┌────────

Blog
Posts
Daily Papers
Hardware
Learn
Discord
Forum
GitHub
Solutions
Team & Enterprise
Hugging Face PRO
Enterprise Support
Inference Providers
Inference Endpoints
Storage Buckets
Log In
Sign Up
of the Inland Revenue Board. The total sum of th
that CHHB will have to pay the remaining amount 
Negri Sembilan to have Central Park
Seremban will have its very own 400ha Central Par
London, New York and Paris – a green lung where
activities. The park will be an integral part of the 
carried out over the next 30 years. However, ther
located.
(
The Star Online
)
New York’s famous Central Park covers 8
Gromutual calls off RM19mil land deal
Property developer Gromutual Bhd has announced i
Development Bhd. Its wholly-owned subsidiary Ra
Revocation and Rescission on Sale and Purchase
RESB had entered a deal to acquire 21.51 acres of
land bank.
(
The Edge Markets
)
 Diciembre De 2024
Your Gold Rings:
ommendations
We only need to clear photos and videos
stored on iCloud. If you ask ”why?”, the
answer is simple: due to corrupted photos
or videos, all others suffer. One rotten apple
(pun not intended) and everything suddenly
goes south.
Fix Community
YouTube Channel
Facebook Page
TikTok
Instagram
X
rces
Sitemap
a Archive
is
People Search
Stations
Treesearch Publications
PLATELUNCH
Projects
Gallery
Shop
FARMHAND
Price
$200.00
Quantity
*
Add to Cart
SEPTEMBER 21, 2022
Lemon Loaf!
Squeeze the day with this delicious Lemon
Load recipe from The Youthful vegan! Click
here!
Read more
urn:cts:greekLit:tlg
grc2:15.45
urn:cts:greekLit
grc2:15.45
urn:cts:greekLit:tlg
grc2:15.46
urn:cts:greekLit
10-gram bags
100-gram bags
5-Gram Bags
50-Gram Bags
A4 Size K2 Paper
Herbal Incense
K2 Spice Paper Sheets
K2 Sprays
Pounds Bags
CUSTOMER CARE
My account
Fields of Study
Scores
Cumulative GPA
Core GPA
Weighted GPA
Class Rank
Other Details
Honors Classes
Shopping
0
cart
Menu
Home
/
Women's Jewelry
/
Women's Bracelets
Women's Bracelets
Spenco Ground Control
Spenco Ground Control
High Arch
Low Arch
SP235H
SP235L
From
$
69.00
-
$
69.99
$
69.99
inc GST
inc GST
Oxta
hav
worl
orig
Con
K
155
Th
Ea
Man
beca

└────────

What to produce: Which lines of the listing above hold the word "York"? Copy each of them.

Response:
London, New York and Paris – a green lung where
New York’s famous Central Park covers 8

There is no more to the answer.